▸ INSTRUCTIONS TO FOLLOW
An exact copy of the lines from the one containing "privacy and utility." through the final line of the records is the only acceptable answer.

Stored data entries
Start of Block

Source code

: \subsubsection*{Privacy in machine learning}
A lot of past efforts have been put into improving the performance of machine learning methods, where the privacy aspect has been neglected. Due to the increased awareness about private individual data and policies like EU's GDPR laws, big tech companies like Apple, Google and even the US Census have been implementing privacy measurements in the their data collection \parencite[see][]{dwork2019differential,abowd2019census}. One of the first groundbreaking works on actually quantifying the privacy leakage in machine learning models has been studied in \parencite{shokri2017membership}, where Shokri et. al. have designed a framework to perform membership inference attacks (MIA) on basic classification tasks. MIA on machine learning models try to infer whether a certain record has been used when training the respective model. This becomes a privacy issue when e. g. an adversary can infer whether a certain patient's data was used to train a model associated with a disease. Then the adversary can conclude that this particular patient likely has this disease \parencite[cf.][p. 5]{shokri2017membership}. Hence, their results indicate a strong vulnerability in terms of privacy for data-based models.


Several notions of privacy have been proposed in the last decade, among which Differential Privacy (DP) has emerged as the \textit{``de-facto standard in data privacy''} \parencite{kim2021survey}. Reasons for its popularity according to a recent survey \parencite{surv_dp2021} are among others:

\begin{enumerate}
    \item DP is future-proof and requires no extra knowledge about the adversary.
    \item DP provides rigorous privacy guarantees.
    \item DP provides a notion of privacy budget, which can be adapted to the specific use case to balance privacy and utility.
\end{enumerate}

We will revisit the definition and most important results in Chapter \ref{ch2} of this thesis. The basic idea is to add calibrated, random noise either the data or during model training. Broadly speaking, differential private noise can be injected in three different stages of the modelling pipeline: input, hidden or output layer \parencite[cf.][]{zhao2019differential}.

End of Block

▸ RESULT OF THIS EXERCISE
    \item DP provides a notion of privacy budget, which can be adapted to the specific use case to balance privacy and utility.
\end{enumerate}

We will revisit the definition and most important results in Chapter \ref{ch2} of this thesis. The basic idea is to add calibrated, random noise either the data or during model training. Broadly speaking, differential private noise can be injected in three different stages of the modelling pipeline: input, hidden or output layer \parencite[cf.][]{zhao2019differential}.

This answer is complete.